Effectiveness of small-scale fine-tuning: LoRA fine-tuning on only 100 samples (expanded to 2,000 pairs) suffices to eliminate bias.

Limitations & Future Work¶

Only textual descriptions derived from static image scenes are used; modalities such as tone of voice and body language are not considered.
Only binary gender (man/woman) is examined; non-binary gender identities are not covered.
The 26-category EMOTIC taxonomy may be insufficient (e.g., it lacks coverage comparable to Plutchik's Wheel of Emotions).
Different LLMs predict varying numbers of labels per caption, which may affect \(\chi^2\) statistics.
The mechanism by which fine-tuning eliminates bias is not deeply analyzed—it remains unclear whether the model is genuinely debiased or has merely learned to ignore gender signals.
Cultural factors may influence emotional expression across genders; the authors acknowledge the 50:50 baseline as a measurement instrument rather than a ground truth.

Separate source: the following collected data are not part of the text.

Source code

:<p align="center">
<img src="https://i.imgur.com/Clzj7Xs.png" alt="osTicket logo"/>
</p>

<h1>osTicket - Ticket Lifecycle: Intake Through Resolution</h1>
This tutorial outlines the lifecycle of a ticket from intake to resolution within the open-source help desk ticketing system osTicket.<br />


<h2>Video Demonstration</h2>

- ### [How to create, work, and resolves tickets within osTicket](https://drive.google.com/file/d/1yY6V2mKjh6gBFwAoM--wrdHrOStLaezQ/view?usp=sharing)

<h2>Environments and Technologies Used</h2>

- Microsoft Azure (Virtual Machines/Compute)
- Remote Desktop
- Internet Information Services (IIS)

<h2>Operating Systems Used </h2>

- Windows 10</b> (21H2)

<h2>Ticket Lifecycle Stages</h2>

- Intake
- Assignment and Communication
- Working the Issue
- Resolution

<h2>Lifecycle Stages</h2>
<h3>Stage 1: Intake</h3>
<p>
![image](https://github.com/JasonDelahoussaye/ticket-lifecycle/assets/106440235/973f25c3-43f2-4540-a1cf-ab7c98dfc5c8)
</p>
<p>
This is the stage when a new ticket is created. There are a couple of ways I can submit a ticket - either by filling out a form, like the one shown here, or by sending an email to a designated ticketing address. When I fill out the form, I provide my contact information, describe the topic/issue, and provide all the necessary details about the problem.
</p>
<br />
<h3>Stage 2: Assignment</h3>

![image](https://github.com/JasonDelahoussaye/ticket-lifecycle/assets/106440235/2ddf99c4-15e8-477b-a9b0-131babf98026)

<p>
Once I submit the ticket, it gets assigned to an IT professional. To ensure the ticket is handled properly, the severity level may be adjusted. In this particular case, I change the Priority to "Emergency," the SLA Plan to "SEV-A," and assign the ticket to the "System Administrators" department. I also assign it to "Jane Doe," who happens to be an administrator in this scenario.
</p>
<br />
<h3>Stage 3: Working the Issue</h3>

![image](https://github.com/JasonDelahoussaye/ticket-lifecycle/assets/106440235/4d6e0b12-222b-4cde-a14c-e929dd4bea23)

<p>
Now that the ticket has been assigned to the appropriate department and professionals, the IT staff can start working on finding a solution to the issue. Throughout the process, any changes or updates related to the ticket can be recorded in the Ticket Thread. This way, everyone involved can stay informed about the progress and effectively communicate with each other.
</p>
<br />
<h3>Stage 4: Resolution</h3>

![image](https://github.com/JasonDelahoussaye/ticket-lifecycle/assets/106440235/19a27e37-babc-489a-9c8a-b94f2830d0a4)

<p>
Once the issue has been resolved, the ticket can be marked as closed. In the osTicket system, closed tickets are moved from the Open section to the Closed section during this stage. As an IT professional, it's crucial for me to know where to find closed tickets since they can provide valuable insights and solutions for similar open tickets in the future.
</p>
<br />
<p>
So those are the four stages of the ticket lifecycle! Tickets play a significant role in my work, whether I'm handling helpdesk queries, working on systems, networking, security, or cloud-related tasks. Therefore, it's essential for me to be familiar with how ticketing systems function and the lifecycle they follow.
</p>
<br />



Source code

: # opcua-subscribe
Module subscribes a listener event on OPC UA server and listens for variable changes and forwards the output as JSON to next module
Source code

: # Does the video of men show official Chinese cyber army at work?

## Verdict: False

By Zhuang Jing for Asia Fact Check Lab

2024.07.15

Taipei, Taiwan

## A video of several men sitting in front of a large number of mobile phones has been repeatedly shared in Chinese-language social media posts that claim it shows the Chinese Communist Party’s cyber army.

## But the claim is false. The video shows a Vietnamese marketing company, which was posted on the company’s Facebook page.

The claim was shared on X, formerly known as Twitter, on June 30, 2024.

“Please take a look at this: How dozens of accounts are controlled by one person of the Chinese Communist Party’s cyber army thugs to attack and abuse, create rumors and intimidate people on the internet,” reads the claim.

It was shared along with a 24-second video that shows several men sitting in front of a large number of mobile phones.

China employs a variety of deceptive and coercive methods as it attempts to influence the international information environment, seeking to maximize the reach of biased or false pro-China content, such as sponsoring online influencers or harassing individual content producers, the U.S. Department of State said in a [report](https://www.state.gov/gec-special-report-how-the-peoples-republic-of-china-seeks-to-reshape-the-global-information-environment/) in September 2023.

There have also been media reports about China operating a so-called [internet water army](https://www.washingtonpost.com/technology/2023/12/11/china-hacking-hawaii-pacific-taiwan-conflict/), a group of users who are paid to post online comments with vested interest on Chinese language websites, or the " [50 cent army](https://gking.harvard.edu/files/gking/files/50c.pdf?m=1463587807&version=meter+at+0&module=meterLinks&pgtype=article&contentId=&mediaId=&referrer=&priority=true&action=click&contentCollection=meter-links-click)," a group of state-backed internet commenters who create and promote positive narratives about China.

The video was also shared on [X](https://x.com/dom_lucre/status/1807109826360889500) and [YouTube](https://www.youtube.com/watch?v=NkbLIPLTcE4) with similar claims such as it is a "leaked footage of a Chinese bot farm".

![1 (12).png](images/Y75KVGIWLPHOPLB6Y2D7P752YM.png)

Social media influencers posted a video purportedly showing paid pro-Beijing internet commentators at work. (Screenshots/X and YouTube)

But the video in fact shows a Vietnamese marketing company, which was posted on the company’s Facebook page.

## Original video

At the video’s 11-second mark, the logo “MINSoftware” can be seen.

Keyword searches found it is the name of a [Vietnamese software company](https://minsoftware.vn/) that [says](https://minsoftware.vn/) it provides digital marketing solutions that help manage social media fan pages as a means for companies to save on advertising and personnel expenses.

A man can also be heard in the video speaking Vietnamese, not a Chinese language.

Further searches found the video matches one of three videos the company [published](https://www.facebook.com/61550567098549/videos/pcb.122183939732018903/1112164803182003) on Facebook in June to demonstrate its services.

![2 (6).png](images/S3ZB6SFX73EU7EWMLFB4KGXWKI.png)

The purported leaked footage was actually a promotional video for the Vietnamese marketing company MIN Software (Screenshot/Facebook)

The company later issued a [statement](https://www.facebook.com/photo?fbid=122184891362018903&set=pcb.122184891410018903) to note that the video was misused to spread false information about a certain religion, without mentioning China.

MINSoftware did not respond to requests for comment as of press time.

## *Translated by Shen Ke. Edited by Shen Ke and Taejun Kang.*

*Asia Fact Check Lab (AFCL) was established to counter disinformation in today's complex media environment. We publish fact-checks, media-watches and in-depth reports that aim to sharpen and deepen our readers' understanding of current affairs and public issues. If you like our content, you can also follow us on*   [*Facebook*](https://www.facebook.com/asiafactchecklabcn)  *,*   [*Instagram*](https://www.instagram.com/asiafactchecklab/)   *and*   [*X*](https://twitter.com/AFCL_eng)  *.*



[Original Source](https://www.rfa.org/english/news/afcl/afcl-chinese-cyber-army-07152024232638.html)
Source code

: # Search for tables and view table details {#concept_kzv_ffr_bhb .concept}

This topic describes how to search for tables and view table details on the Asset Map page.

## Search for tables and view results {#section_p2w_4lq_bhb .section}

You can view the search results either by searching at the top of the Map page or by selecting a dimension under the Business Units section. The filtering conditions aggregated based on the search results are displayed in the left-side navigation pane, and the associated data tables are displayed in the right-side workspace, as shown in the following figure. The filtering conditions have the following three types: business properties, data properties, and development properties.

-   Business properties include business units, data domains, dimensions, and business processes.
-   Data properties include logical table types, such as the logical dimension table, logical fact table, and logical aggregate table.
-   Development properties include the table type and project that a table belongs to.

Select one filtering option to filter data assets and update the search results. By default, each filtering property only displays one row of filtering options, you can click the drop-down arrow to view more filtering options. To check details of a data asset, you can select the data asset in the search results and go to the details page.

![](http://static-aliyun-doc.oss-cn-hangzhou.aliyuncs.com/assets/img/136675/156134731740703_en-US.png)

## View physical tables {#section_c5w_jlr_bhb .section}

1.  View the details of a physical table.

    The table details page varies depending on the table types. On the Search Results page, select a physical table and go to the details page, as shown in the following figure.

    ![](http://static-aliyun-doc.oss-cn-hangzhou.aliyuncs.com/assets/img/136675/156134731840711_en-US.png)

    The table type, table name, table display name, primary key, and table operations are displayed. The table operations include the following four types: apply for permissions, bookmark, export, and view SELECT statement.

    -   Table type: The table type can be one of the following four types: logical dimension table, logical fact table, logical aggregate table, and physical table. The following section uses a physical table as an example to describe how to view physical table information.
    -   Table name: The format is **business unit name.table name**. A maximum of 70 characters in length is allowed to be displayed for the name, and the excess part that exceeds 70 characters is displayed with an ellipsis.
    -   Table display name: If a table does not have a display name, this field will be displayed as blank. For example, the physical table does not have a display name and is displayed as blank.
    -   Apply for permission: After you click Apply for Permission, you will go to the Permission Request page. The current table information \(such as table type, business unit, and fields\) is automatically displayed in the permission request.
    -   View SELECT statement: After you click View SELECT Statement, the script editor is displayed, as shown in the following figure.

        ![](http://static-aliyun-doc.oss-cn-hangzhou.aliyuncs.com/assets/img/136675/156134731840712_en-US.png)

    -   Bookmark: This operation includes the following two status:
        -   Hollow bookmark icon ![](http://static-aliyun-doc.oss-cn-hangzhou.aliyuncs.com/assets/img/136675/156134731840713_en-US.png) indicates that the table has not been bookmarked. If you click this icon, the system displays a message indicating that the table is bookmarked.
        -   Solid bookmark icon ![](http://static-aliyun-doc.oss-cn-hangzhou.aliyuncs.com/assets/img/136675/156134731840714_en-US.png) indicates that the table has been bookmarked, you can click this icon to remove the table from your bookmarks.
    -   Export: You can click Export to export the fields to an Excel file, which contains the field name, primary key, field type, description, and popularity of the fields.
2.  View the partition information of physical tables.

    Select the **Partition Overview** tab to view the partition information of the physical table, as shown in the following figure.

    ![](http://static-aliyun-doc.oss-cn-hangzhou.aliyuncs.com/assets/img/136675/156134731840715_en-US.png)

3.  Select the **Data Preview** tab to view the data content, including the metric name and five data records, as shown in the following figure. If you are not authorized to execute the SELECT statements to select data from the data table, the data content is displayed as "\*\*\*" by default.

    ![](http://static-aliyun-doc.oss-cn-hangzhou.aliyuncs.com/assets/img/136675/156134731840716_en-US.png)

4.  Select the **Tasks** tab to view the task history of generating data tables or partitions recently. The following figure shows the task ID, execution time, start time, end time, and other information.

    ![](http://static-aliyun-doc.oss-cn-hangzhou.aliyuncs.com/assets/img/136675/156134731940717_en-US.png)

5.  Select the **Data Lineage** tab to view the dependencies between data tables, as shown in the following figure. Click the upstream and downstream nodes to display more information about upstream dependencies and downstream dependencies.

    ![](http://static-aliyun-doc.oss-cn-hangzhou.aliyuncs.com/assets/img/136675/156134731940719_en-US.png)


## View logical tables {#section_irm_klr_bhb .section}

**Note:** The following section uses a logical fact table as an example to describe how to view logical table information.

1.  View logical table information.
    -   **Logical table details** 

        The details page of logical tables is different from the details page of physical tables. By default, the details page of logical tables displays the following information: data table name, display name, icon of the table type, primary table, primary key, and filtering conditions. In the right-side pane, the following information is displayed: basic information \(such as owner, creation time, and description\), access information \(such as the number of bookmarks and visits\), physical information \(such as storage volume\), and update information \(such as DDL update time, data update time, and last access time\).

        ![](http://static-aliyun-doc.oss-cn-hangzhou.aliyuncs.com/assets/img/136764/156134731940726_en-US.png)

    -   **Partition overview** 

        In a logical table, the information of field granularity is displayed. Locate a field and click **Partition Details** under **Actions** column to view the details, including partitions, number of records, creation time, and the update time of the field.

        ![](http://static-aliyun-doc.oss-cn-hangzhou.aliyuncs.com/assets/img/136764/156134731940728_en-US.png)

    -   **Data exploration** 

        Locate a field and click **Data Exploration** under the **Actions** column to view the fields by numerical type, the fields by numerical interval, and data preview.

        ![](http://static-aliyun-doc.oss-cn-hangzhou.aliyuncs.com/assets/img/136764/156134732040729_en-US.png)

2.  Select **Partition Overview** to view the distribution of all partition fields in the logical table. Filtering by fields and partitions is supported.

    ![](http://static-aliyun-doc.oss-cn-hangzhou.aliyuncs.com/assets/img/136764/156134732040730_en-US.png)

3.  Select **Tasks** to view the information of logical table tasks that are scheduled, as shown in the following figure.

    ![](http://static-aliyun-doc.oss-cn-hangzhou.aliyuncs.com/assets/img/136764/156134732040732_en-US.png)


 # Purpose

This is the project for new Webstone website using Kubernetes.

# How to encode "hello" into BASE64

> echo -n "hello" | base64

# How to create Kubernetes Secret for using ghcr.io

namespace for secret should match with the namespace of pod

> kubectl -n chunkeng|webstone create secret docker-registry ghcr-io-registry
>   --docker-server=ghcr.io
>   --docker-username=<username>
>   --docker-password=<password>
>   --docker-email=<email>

Comparison with Plaza-del-Arco et al. (2024): This paper extends their work meaningfully through richer context, a multi-label setup, and a third-person perspective.
Emotion AI bias research: The findings echo the classic Condry & Condry (1976) experiment, confirming that LLMs do inherit human gender biases regarding emotion.
Implications for debiasing research: Consistent with Kuan & Lee (2025), inference-time methods alone are insufficient for effective debiasing.
Implications for AI safety: Gender-biased emotion recognition models may cause systematic unfairness in content moderation, sentiment analysis, and mental health applications.

Rating¶

Novelty: ⭐⭐⭐ (The problem itself is not new, but the systematic evaluation combining multi-label settings, multiple models, and multiple debiasing strategies offers an incremental contribution.)
Experimental Thoroughness: ⭐⭐⭐⭐ (6 LLMs + 4 debiasing methods + imbalanced training simulation, with rigorous statistical testing.)
Writing Quality: ⭐⭐⭐⭐ (Clear structure and detailed methodological description.)
Value: ⭐⭐⭐⭐ (Provides practical guidance for fair deployment of LLMs.)